6. Calculate the number of cycles it takes to execute the given code on the following models:

a) straightforward execution (like the LC-2)
b) a pipeline with scoreboarding with one multiplier and one adder (pipeline model as discussed in class)
(c) Tomasulo's algorithm with one multiplier and one adder.
(d) Show the state of the reservation stations (node tables) and the register file (with the valid bits and the tags) in part (c) after the execution of each instruction. Assume that the adder and the multiplier both have 4 entries in their associated reservation stations. Use symbolic tags for renaming as Professor Patt did in class. The structure of the reservation stations and register file (register alias table) should be the same as explained in lecture.

MUL R3,  R1, R2
ADD R5,  R4, R3
ADD R6,  R4, R1
MUL R7,  R8, R9
ADD R4,  R3, R7
MUL R10, R5, R6

Each instruction is specified with destination register first. Multiplies take 4 cycles and additions take 2 cycles.

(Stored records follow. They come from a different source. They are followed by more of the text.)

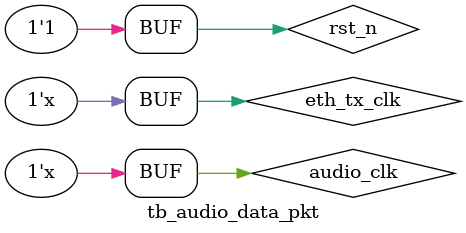
<source format=v>

`timescale 1ns/1ns


module tb_audio_data_pkt();
    reg               rst_n          ;
 
    reg               audio_clk      ;
    reg               audio_en       ;
    reg [15:0]        audio_data     ;
  
    reg               transfer_flag  ;
   
    reg               eth_tx_clk     ;
    reg               udp_tx_req     ;
    reg               udp_tx_done    ;
    wire         udp_tx_start_en     ;
    wire  [31:0] udp_tx_data         ;
    wire  [15:0] udp_tx_byte_num     ;


initial begin
    audio_clk  = 1'b0;
    eth_tx_clk = 1'b0;
    rst_n <= 1'b0;
    #40;
    rst_n <= 1'b1;

end


always #50 audio_clk = ~audio_clk;

always #7  eth_tx_clk =~eth_tx_clk;

reg [15:0] cnt;

always@(posedge audio_clk or negedge rst_n)
begin
    if(~rst_n)
       cnt <= 1'b0;
    else
       cnt <= cnt + 1'b1;
end

always@(posedge audio_clk or negedge rst_n)
begin
    if(~rst_n)
        audio_en <= 1'b0;
    else if(cnt == 'd2)
        audio_en <= 1'b1;
    else
        audio_en <= audio_en;
end

always@(posedge audio_clk or negedge rst_n)
begin
    if(~rst_n)
        audio_data <= 16'd0;
    else
        audio_data <= cnt;
end

always@(posedge audio_clk or negedge rst_n)
begin
    if(~rst_n)
        transfer_flag <= 1'd0;
    else
        transfer_flag <= 1'b1;
end


always@(posedge eth_tx_clk or negedge rst_n)
begin
    if(~rst_n) 
        udp_tx_req <= 1'b0;
    else if((audio_data == 'd560)||(audio_data == 'd900))
        udp_tx_req <= 1'b1;
    else
        udp_tx_req <= udp_tx_req;
  
end




    
always@(posedge eth_tx_clk or negedge rst_n)
begin
    if(~rst_n) 
        udp_tx_done <= 1'b0;
    else if(audio_data == 'd2300)
        udp_tx_done <= 1'b1;
    else
        udp_tx_done <= 1'b0;
end    

audio_data_pkt2 audio_data_pkt_inst
(
    .rst_n          (rst_n          ),
  
    .audio_clk      (audio_clk      ),
    .audio_en       (audio_en       ),
    .audio_data     (audio_data     ),

    .transfer_flag  (transfer_flag  ),  
  
    .eth_tx_clk     (eth_tx_clk     ),   
    .udp_tx_req     (udp_tx_req     ),   
    .udp_tx_done    (udp_tx_done    ),          
    .udp_tx_start_en(udp_tx_start_en),   
    .udp_tx_data    (udp_tx_data    ),   
    .udp_tx_byte_num(udp_tx_byte_num)    
);


endmodule


</source>
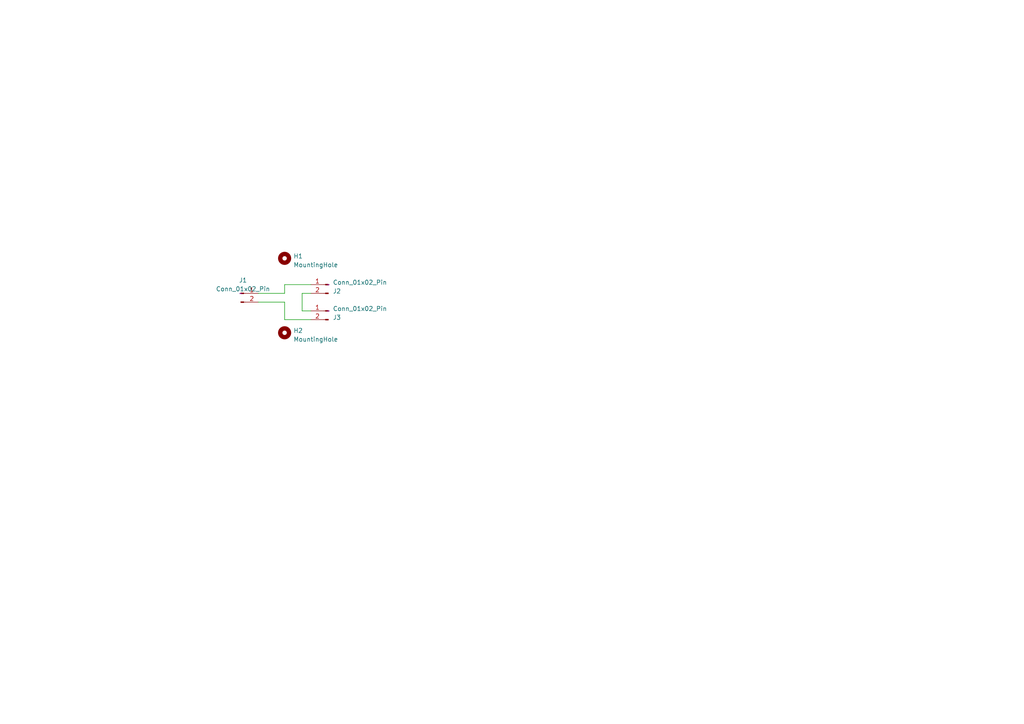
<source format=kicad_sch>
(kicad_sch (version 20230121) (generator eeschema)

  (uuid 5401473c-8d5e-4c8b-be1a-dae851844a00)

  (paper "A4")

  


  (wire (pts (xy 82.55 85.09) (xy 82.55 82.55))
    (stroke (width 0) (type default))
    (uuid 1f5099c7-9b12-4b22-8fe7-181907fb9c3c)
  )
  (wire (pts (xy 74.93 85.09) (xy 82.55 85.09))
    (stroke (width 0) (type default))
    (uuid 204ad07b-9d46-4a4d-99b1-aa70c3e02e54)
  )
  (wire (pts (xy 82.55 82.55) (xy 90.17 82.55))
    (stroke (width 0) (type default))
    (uuid 2dbd0905-b8c6-47b5-9989-44eab03a0369)
  )
  (wire (pts (xy 90.17 92.71) (xy 82.55 92.71))
    (stroke (width 0) (type default))
    (uuid 364086cb-2f01-4366-a4b0-e37367eb61ad)
  )
  (wire (pts (xy 87.63 85.09) (xy 87.63 90.17))
    (stroke (width 0) (type default))
    (uuid 3b5e8034-f7e5-4be8-ade1-7e5df023dd47)
  )
  (wire (pts (xy 87.63 90.17) (xy 90.17 90.17))
    (stroke (width 0) (type default))
    (uuid 67be315b-82ec-49af-bb68-aba8bae05a4e)
  )
  (wire (pts (xy 82.55 92.71) (xy 82.55 87.63))
    (stroke (width 0) (type default))
    (uuid 8c17f28b-2739-44b6-aba6-35534b3854eb)
  )
  (wire (pts (xy 90.17 85.09) (xy 87.63 85.09))
    (stroke (width 0) (type default))
    (uuid a8061423-e970-4cc4-82a4-003df78ab6a3)
  )
  (wire (pts (xy 82.55 87.63) (xy 74.93 87.63))
    (stroke (width 0) (type default))
    (uuid f84c2267-88f7-4c1d-966b-19957450cb7c)
  )

  (symbol (lib_id "Mechanical:MountingHole") (at 82.55 74.93 0) (unit 1)
    (in_bom yes) (on_board yes) (dnp no) (fields_autoplaced)
    (uuid 8c33250a-f0ae-4481-a92a-3336843822ed)
    (property "Reference" "H1" (at 85.09 74.295 0)
      (effects (font (size 1.27 1.27)) (justify left))
    )
    (property "Value" "MountingHole" (at 85.09 76.835 0)
      (effects (font (size 1.27 1.27)) (justify left))
    )
    (property "Footprint" "MountingHole:MountingHole_3mm" (at 82.55 74.93 0)
      (effects (font (size 1.27 1.27)) hide)
    )
    (property "Datasheet" "~" (at 82.55 74.93 0)
      (effects (font (size 1.27 1.27)) hide)
    )
    (instances
      (project "Carte"
        (path "/5401473c-8d5e-4c8b-be1a-dae851844a00"
          (reference "H1") (unit 1)
        )
      )
    )
  )

  (symbol (lib_id "Connector:Conn_01x02_Pin") (at 95.25 90.17 0) (mirror y) (unit 1)
    (in_bom yes) (on_board yes) (dnp no)
    (uuid a077a8b6-1cef-4730-a196-8a12381339e2)
    (property "Reference" "J3" (at 96.52 92.075 0)
      (effects (font (size 1.27 1.27)) (justify right))
    )
    (property "Value" "Conn_01x02_Pin" (at 96.52 89.535 0)
      (effects (font (size 1.27 1.27)) (justify right))
    )
    (property "Footprint" "Connector_BarrelJack:BarrelJack_Horizontal" (at 95.25 90.17 0)
      (effects (font (size 1.27 1.27)) hide)
    )
    (property "Datasheet" "~" (at 95.25 90.17 0)
      (effects (font (size 1.27 1.27)))
    )
    (pin "1" (uuid 998fa8bc-d849-4e91-8a91-67f73e350727))
    (pin "2" (uuid 18d81977-86fc-41b1-9c93-fefd70c12d73))
    (instances
      (project "Carte"
        (path "/5401473c-8d5e-4c8b-be1a-dae851844a00"
          (reference "J3") (unit 1)
        )
      )
    )
  )

  (symbol (lib_id "Connector:Conn_01x02_Pin") (at 95.25 82.55 0) (mirror y) (unit 1)
    (in_bom yes) (on_board yes) (dnp no)
    (uuid bf74490d-ed5c-470a-9cfb-512195096ae0)
    (property "Reference" "J2" (at 96.52 84.455 0)
      (effects (font (size 1.27 1.27)) (justify right))
    )
    (property "Value" "Conn_01x02_Pin" (at 96.52 81.915 0)
      (effects (font (size 1.27 1.27)) (justify right))
    )
    (property "Footprint" "Connector_BarrelJack:BarrelJack_Horizontal" (at 95.25 82.55 0)
      (effects (font (size 1.27 1.27)) hide)
    )
    (property "Datasheet" "~" (at 95.25 82.55 0)
      (effects (font (size 1.27 1.27)))
    )
    (pin "1" (uuid 60da70cd-2ca8-42a5-b25d-3ffa171a3d31))
    (pin "2" (uuid bd8407ae-02c0-4b80-a6e0-1a96017eded1))
    (instances
      (project "Carte"
        (path "/5401473c-8d5e-4c8b-be1a-dae851844a00"
          (reference "J2") (unit 1)
        )
      )
    )
  )

  (symbol (lib_id "Mechanical:MountingHole") (at 82.55 96.52 0) (unit 1)
    (in_bom yes) (on_board yes) (dnp no) (fields_autoplaced)
    (uuid d622a1cf-0e3a-4726-a815-fb33f9d462b8)
    (property "Reference" "H2" (at 85.09 95.885 0)
      (effects (font (size 1.27 1.27)) (justify left))
    )
    (property "Value" "MountingHole" (at 85.09 98.425 0)
      (effects (font (size 1.27 1.27)) (justify left))
    )
    (property "Footprint" "MountingHole:MountingHole_3mm" (at 82.55 96.52 0)
      (effects (font (size 1.27 1.27)) hide)
    )
    (property "Datasheet" "~" (at 82.55 96.52 0)
      (effects (font (size 1.27 1.27)) hide)
    )
    (instances
      (project "Carte"
        (path "/5401473c-8d5e-4c8b-be1a-dae851844a00"
          (reference "H2") (unit 1)
        )
      )
    )
  )

  (symbol (lib_id "Connector:Conn_01x02_Pin") (at 69.85 85.09 0) (unit 1)
    (in_bom yes) (on_board yes) (dnp no) (fields_autoplaced)
    (uuid f5fa8fcf-cd64-4a1a-b6c5-dd01e9ba2ccf)
    (property "Reference" "J1" (at 70.485 81.28 0)
      (effects (font (size 1.27 1.27)))
    )
    (property "Value" "Conn_01x02_Pin" (at 70.485 83.82 0)
      (effects (font (size 1.27 1.27)))
    )
    (property "Footprint" "Connector_BarrelJack:BarrelJack_Horizontal" (at 69.85 85.09 0)
      (effects (font (size 1.27 1.27)) hide)
    )
    (property "Datasheet" "~" (at 69.85 85.09 0)
      (effects (font (size 1.27 1.27)))
    )
    (pin "1" (uuid aa7d0b23-7715-4642-a257-4af7dc4bed2e))
    (pin "2" (uuid e1e1d3ed-2b53-4317-ae68-da93b04157df))
    (instances
      (project "Carte"
        (path "/5401473c-8d5e-4c8b-be1a-dae851844a00"
          (reference "J1") (unit 1)
        )
      )
    )
  )

  (sheet_instances
    (path "/" (page "1"))
  )
)

</source>
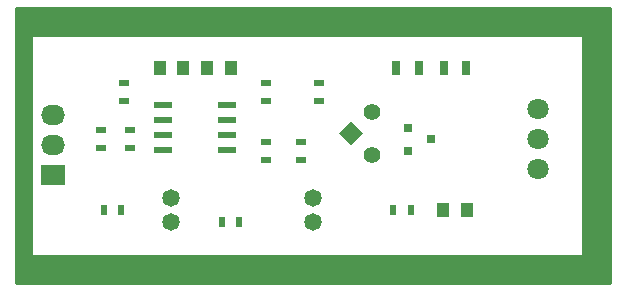
<source format=gts>
G04 #@! TF.FileFunction,Soldermask,Top*
%FSLAX46Y46*%
G04 Gerber Fmt 4.6, Leading zero omitted, Abs format (unit mm)*
G04 Created by KiCad (PCBNEW (2015-01-16 BZR 5376)-product) date 13/04/2015 08:52:01*
%MOMM*%
G01*
G04 APERTURE LIST*
%ADD10C,0.100000*%
%ADD11C,1.480820*%
%ADD12R,1.000000X1.250000*%
%ADD13R,0.800100X0.800100*%
%ADD14R,1.550000X0.600000*%
%ADD15R,0.700000X1.300000*%
%ADD16C,1.800000*%
%ADD17R,0.900000X0.500000*%
%ADD18R,0.500000X0.900000*%
%ADD19C,1.397000*%
%ADD20R,2.032000X1.727200*%
%ADD21O,2.032000X1.727200*%
%ADD22C,0.254000*%
G04 APERTURE END LIST*
D10*
D11*
X75000000Y-61984760D03*
X75000000Y-59983240D03*
D12*
X68000000Y-49000000D03*
X66000000Y-49000000D03*
X62000000Y-49000000D03*
X64000000Y-49000000D03*
D13*
X82999240Y-54050000D03*
X82999240Y-55950000D03*
X84998220Y-55000000D03*
D14*
X67700000Y-55905000D03*
X67700000Y-54635000D03*
X67700000Y-53365000D03*
X67700000Y-52095000D03*
X62300000Y-52095000D03*
X62300000Y-53365000D03*
X62300000Y-54635000D03*
X62300000Y-55905000D03*
D12*
X86000000Y-61000000D03*
X88000000Y-61000000D03*
D11*
X63000000Y-61984760D03*
X63000000Y-59983240D03*
D15*
X86050000Y-49000000D03*
X87950000Y-49000000D03*
X82050000Y-49000000D03*
X83950000Y-49000000D03*
D16*
X94000000Y-52460000D03*
X94000000Y-57540000D03*
X94000000Y-55000000D03*
D17*
X71000000Y-56750000D03*
X71000000Y-55250000D03*
X57000000Y-55750000D03*
X57000000Y-54250000D03*
D18*
X81750000Y-61000000D03*
X83250000Y-61000000D03*
D17*
X75500000Y-50250000D03*
X75500000Y-51750000D03*
D18*
X67250000Y-62000000D03*
X68750000Y-62000000D03*
D17*
X74000000Y-56750000D03*
X74000000Y-55250000D03*
X71000000Y-51750000D03*
X71000000Y-50250000D03*
X59500000Y-55750000D03*
X59500000Y-54250000D03*
X59000000Y-51750000D03*
X59000000Y-50250000D03*
D18*
X57250000Y-61000000D03*
X58750000Y-61000000D03*
D19*
X80000000Y-52703949D03*
D10*
G36*
X78203949Y-55487828D02*
X77216121Y-54500000D01*
X78203949Y-53512172D01*
X79191777Y-54500000D01*
X78203949Y-55487828D01*
X78203949Y-55487828D01*
G37*
D19*
X80000000Y-56296051D03*
D20*
X53000000Y-58000000D03*
D21*
X53000000Y-55460000D03*
X53000000Y-52920000D03*
D22*
G36*
X100127000Y-67127000D02*
X97873000Y-67127000D01*
X97873000Y-64873000D01*
X97873000Y-46127000D01*
X51127000Y-46127000D01*
X51127000Y-64873000D01*
X97873000Y-64873000D01*
X97873000Y-67127000D01*
X49873000Y-67127000D01*
X49873000Y-43873000D01*
X100127000Y-43873000D01*
X100127000Y-67127000D01*
X100127000Y-67127000D01*
G37*
X100127000Y-67127000D02*
X97873000Y-67127000D01*
X97873000Y-64873000D01*
X97873000Y-46127000D01*
X51127000Y-46127000D01*
X51127000Y-64873000D01*
X97873000Y-64873000D01*
X97873000Y-67127000D01*
X49873000Y-67127000D01*
X49873000Y-43873000D01*
X100127000Y-43873000D01*
X100127000Y-67127000D01*
M02*

</source>
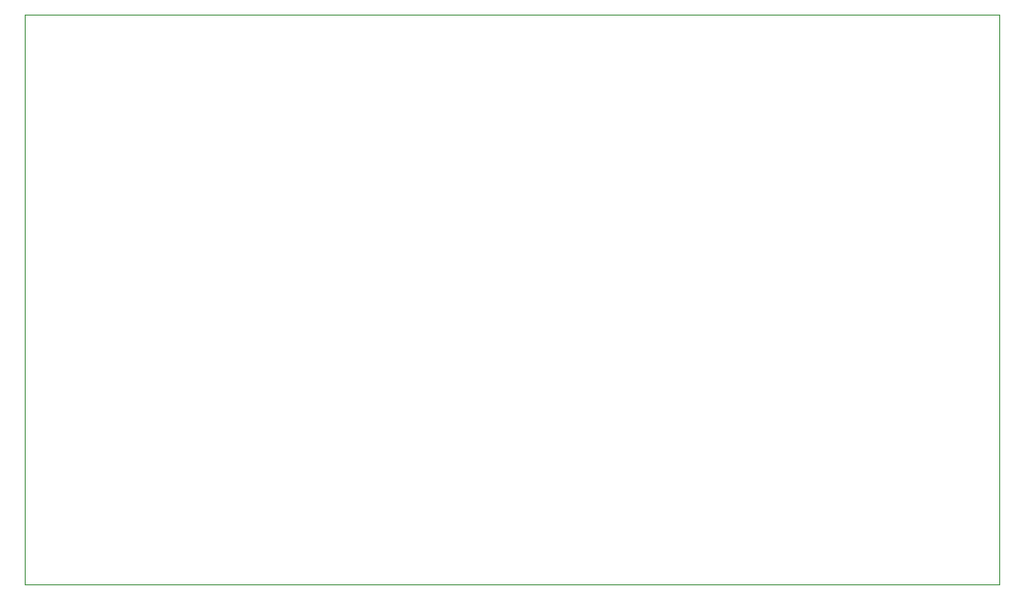
<source format=gbr>
%TF.GenerationSoftware,KiCad,Pcbnew,9.0.2*%
%TF.CreationDate,2025-06-04T16:37:23+01:00*%
%TF.ProjectId,6502ExpBoard,36353032-4578-4704-926f-6172642e6b69,rev?*%
%TF.SameCoordinates,Original*%
%TF.FileFunction,Profile,NP*%
%FSLAX46Y46*%
G04 Gerber Fmt 4.6, Leading zero omitted, Abs format (unit mm)*
G04 Created by KiCad (PCBNEW 9.0.2) date 2025-06-04 16:37:23*
%MOMM*%
%LPD*%
G01*
G04 APERTURE LIST*
%TA.AperFunction,Profile*%
%ADD10C,0.050000*%
%TD*%
G04 APERTURE END LIST*
D10*
X71175000Y-28750000D02*
X161275000Y-28750000D01*
X161275000Y-81500000D01*
X71175000Y-81500000D01*
X71175000Y-28750000D01*
M02*

</source>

Note: Fetch, decode, and store result stages each take 1 cycle. Do not forget to list any assumptions you make about the pipeline structure (e.g. whether it uses data forwarding).

7. Prof. Patt's graduate students have decided to build a computer system using the LC-2. The system will have one LC-2 processor connected to physical memory and several disk units via a shared bus. The disk units have the ability to transfer data directly to/from the memory via the Direct Memory Access controller.

Every time a disk unit finishes a transfer, the LC-2 is interrupted, and the disk unit is given another transfer operation. The unit of transfer between the disk and the memory is a 2^12 byte page and the disk units are capable of maintaining a transfer rate of 2^18 bytes/sec. The bus itself is the latest technology and has infinite bandwidth.

After a few experiments, Prof. Patt's students found that the average disk transfer consisted of 2 pages of data. The disk interrupt handler on the LC-2 was known to take 5 msec of processing time per interrupt. The goal of their experimentation was to figure out how many disk units could be connected to the system and fully utilized. Help them out.